Over the past decades, the contingent workforce management space has matured as organizations’ understanding of the complexity and support needed to manage this workforce effectively has grown. As support models have scaled, new initiatives have been added and tech stacks have ballooned, an important question that continues to come up is, “How should we be paying for this support?”
While once effective, the dominant funding models are starting to lose appeal as programs look for more progressive ways to account for — and pay — the fees associated with our technologies and MSPs. This article evaluates the traditional approach for funding contingent workforce programs — supplier funded — and how the market is changing.
Supplier-funded model. Supplier funding has been the go-to approach to fund program initiatives without taking on the burden of additional budget line items. This model stems from the early days of contingent workforce management, when, like many new areas in need of support, building a business case and asking to take on additional overhead involved difficult conversations. Unlike enterprise resource planning systems and platforms required by IT, technology and services for the contingent workforce didn’t have the same value proposition that they do today. In order to get money for the newest vendor management systems and managed service programs, program owners had to get creative. Because the contingent labor category was often one of the largest areas of spend, the solution was to tap into that spend and take the cost from the rate the staffing suppliers were already charging. In short, programs implemented a funding strategy that has no direct cost impact to their business and provides an ample supply of money to contribute to their VMS and MSP costs — genius!
But what really happens in a supplier-funded model? While on paper it may seem like the business is avoiding a cost and the supplier is taking the burden of our fees, in reality, savvy staffing suppliers have adjusted their service cost to account for it. The outcome is a model that often results in inflated rates and less direct understanding for the fees a program is accumulating. In other words, the enterprise must still pay the cost for the systems and services; however, those costs are paid indirectly through the increased rates being charged by the staffing supplier, so the actual costs of the systems and technology are not clear. While this funding model can be deceptive, it has proven to be one of the best ways to charge the cost of the program directly to the business areas consuming the service and utilizing the contingent workers obtained through the program/technology.

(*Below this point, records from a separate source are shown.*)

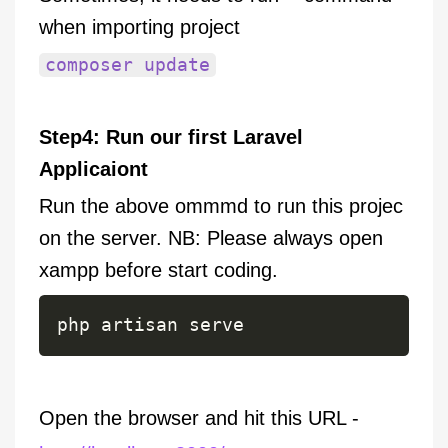
when importing project
composer update
Step4: Run our first Laravel
Applicaiont
Run the above ommmd to run this projec
on the server. NB: Please always open
xampp before start coding.
php artisan serve
Open the browser and hit this URL -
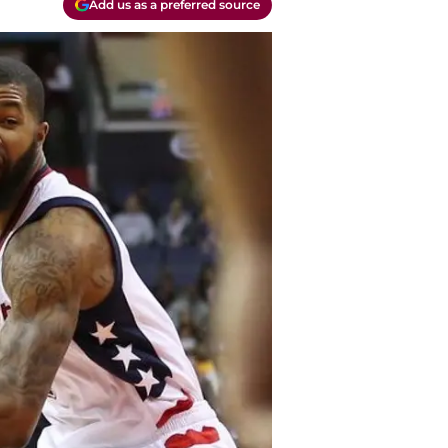
Add us as a preferred source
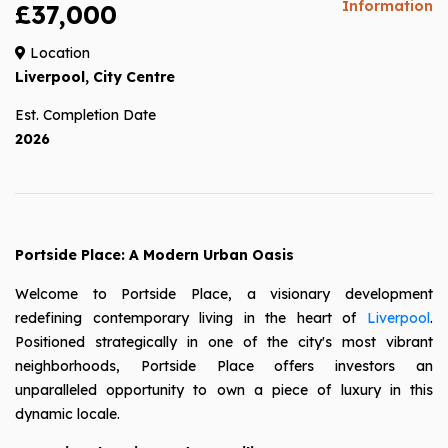
Information
£37,000
Location
Liverpool, City Centre
Est. Completion Date
2026
Portside Place: A Modern Urban Oasis
Welcome to Portside Place, a visionary development
redefining contemporary living in the heart of
Liverpool
.
Positioned strategically in one of the city's most vibrant
neighborhoods, Portside Place offers investors an
unparalleled opportunity to own a piece of luxury in this
dynamic locale.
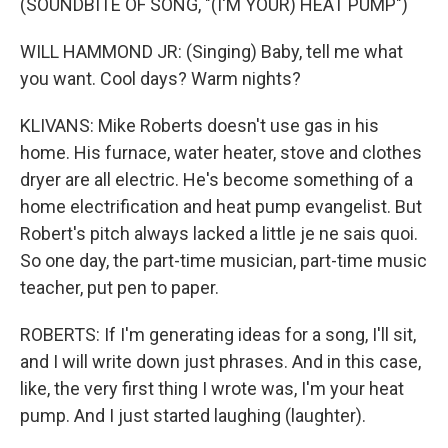
(SOUNDBITE OF SONG, "(I'M YOUR) HEAT PUMP")
WILL HAMMOND JR: (Singing) Baby, tell me what
you want. Cool days? Warm nights?
KLIVANS: Mike Roberts doesn't use gas in his
home. His furnace, water heater, stove and clothes
dryer are all electric. He's become something of a
home electrification and heat pump evangelist. But
Robert's pitch always lacked a little je ne sais quoi.
So one day, the part-time musician, part-time music
teacher, put pen to paper.
ROBERTS: If I'm generating ideas for a song, I'll sit,
and I will write down just phrases. And in this case,
like, the very first thing I wrote was, I'm your heat
pump. And I just started laughing (laughter).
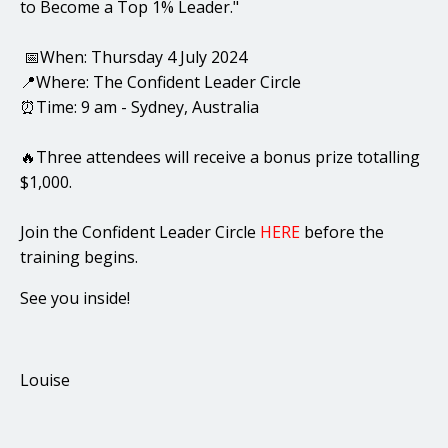
to Become a Top 1% Leader."
📅When: Thursday 4 July 2024
📍Where: The Confident Leader Circle
⏰Time: 9 am - Sydney, Australia
🔥Three attendees will receive a bonus prize totalling
$1,000.
Join the Confident Leader Circle
HERE
before the
training begins.
See you inside!
Louise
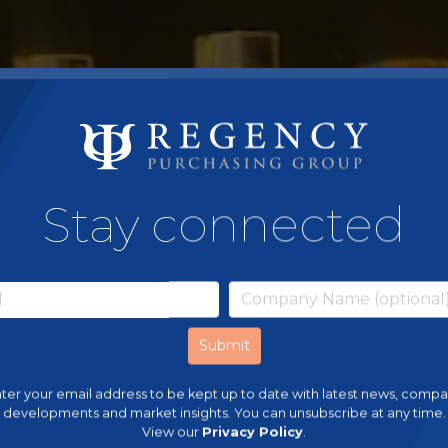
Stay connected
ter your email address to be kept up to date with latest news, comp
developments and market insights. You can unsubscribe at any time.
View our
Privacy Policy
.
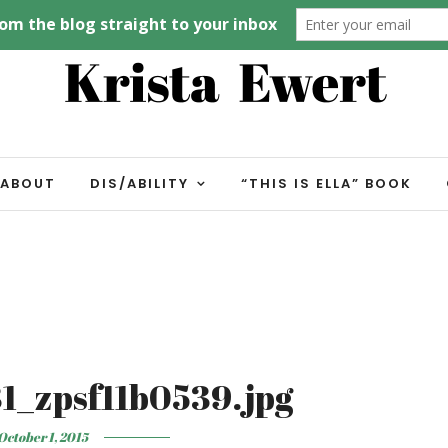
ABOUT
DIS/ABILITY
“THIS IS ELLA” BOOK
1_zpsf11b0539.jpg
October 1, 2015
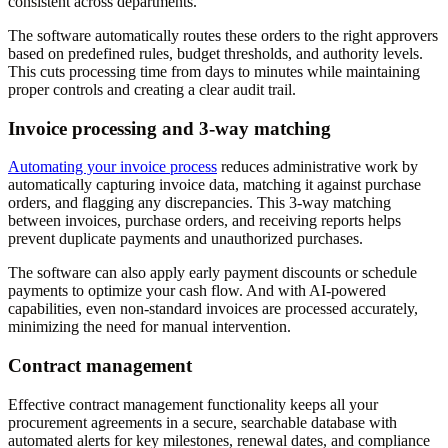
consistent across departments.
The software automatically routes these orders to the right approvers
based on predefined rules, budget thresholds, and authority levels.
This cuts processing time from days to minutes while maintaining
proper controls and creating a clear audit trail.
Invoice processing and 3-way matching
Automating your invoice process
reduces administrative work by
automatically capturing invoice data, matching it against purchase
orders, and flagging any discrepancies. This 3-way matching
between invoices, purchase orders, and receiving reports helps
prevent duplicate payments and unauthorized purchases.
The software can also apply early payment discounts or schedule
payments to optimize your cash flow. And with AI-powered
capabilities, even non-standard invoices are processed accurately,
minimizing the need for manual intervention.
Contract management
Effective contract management functionality keeps all your
procurement agreements in a secure, searchable database with
automated alerts for key milestones, renewal dates, and compliance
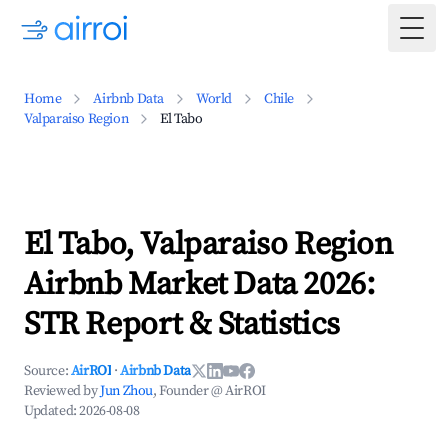
Togg
Home
Airbnb Data
World
Chile
Valparaiso Region
El Tabo
El Tabo, Valparaiso Region
Airbnb Market Data 2026:
STR Report & Statistics
Source:
AirROI
·
Airbnb Data
Reviewed by
Jun Zhou
, Founder @ AirROI
Updated:
2026-08-08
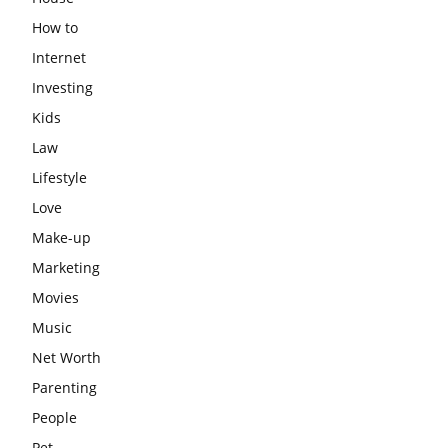
How to
Internet
Investing
Kids
Law
Lifestyle
Love
Make-up
Marketing
Movies
Music
Net Worth
Parenting
People
Pet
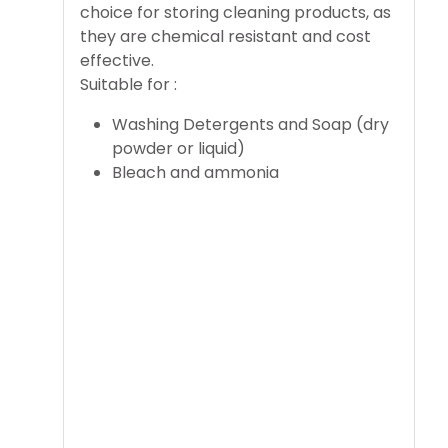
choice for storing cleaning products, as
they are chemical resistant and cost
effective.
Suitable for :
Washing Detergents and Soap (dry
powder or liquid)
Bleach and ammonia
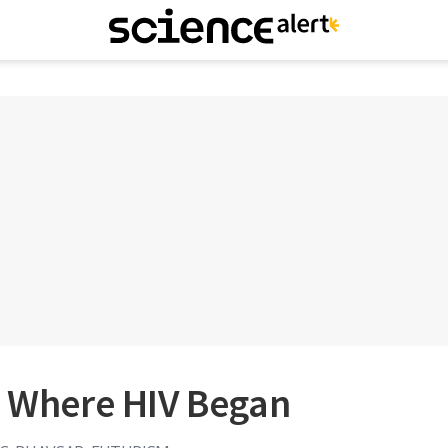
t Where HIV Began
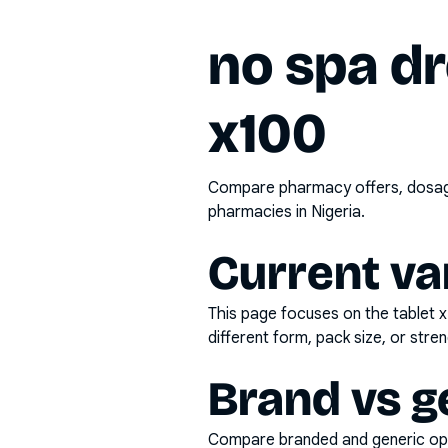
no spa d
x100
Compare pharmacy offers, dosage 
pharmacies in Nigeria.
Current va
This page focuses on the
tablet 
different form, pack size, or stren
Brand vs g
Compare branded and generic opti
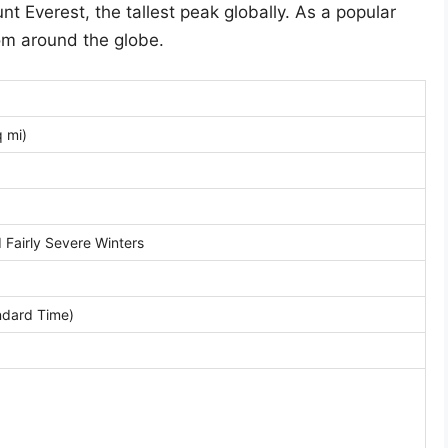
t Everest, the tallest peak globally. As a popular
from around the globe.
 mi)
Fairly Severe Winters
dard Time)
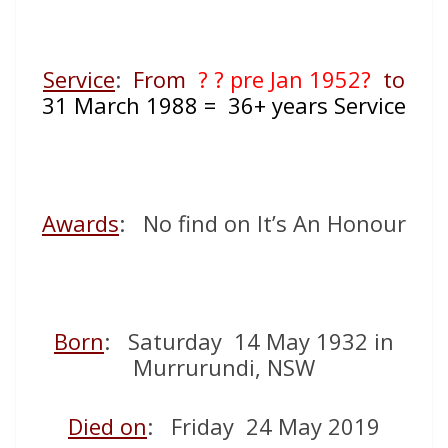
Service
:
From
? ? pre Jan 1952?
to
31 March
1988 = 36+ years Service
Awards
: No find on It’s An Honour
Born
: Saturday 14 May 1932 in
Murrurundi, NSW
Died on
: Friday 24 May 2019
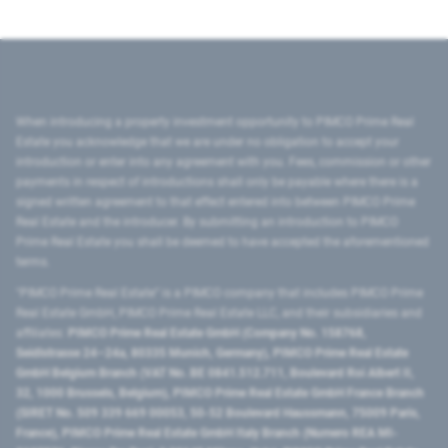
When introducing a property investment opportunity to PIMCO Prime Real
Estate you acknowledge that we are under no obligation to accept your
introduction or enter into any agreement with you. Fees, commission or other
payments in respect of introductions shall only be payable where there is a
signed written agreement to that effect entered into between PIMCO Prime
Real Estate and the introducer. By submitting an introduction to PIMCO
Prime Real Estate you shall be deemed to have accepted the aforementioned
terms.
"PIMCO Prime Real Estate” is a PIMCO company that includes PIMCO Prime
Real Estate GmbH, PIMCO Prime Real Estate LLC, and their subsidiaries and
affiliates:
PIMCO Prime Real Estate GmbH (Company No. 158768,
Seidlstrasse 24–24a, 80335 Munich, Germany), PIMCO Prime Real Estate
GmbH Belgium Branch (VAT No. BE 0841.512.711, Boulevard Roi Albert II,
32, 1000 Brussels, Belgium), PIMCO Prime Real Estate GmbH France Branch
(SIRET No. 509 339 669 00053, 50-52 Boulevard Haussmann, 75009 Paris,
France), PIMCO Prime Real Estate GmbH Italy Branch (Numero REA MI-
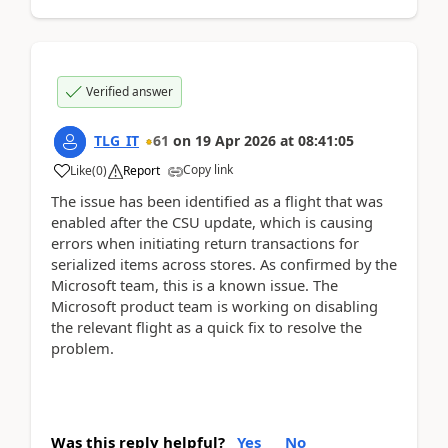
Verified answer
TLG_IT
61
on
19 Apr 2026
at
08:41:05
Copy link
Like
(
0
)
Report
The issue has been identified as a flight that was
enabled after the CSU update, which is causing
errors when initiating return transactions for
serialized items across stores. As confirmed by the
Microsoft team, this is a known issue. The
Microsoft product team is working on disabling
the relevant flight as a quick fix to resolve the
problem.
Was this reply helpful?
Yes
No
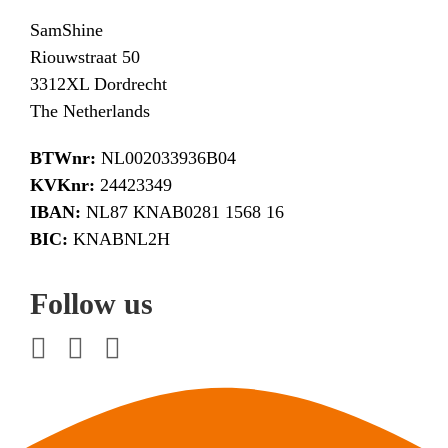
SamShine
Riouwstraat 50
3312XL Dordrecht
The Netherlands
BTWnr:
NL002033936B04
KVKnr:
24423349
IBAN:
NL87 KNAB0281 1568 16
BIC:
KNABNL2H
Follow us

Supplier funding is not a bad approach, but after several decades of leveraging it, programs have advanced to a maturity level where they should take another look at this setup to see if there are more advantageous ways to fund our programs.
Here are some alternative funding models to consider:
Tiered license. The level of contingent workforce spend may still be the most important factor for how much to pay. After several years of spend tracking and some basic workforce planning processes, most organizations should be able to start the year with reliable estimates of their contingent workforce spend. Instead of leveraging a fee, consider a tiered license model that enables you to plan for your expected spend but also provides incentives if you exceed initial estimates. With a set cost established, your program can more directly budget for the total annual charge and maintain ongoing budget conversations about how to invest or decrease costs as needed annually.
Cost plus. Another popular approach to consider for small and midsize companies is a cost plus model that establishes the cost of a baseline of resources, support or technology configuration and determines what the appropriate additional acceptable vendor margin should be. This enables companies to be less dependent on the size and scale of their spend to get adequate support.
Blended model. Companies are also recognizing that a single fee structure may not be scalable across all initiatives such as statement of work and resource tracking, where the support may not always be equitable to the fee charged. Another consideration is blending these funding models. For example, you might use a supplier-funded model for staff augmentation support, a tiered license model for SOW and a fee-for-service model for supporting resource tracking.
However you look to establish your program’s cost, know that there are options available, and your vendors may even be motivated to move to them in order to find consistent revenue streams that are less dependent on maintaining contingent worker volume. As many programs go to market for new services this year, consider evaluating your vendors’ pricing in various models to see which one works best for your environment and business model.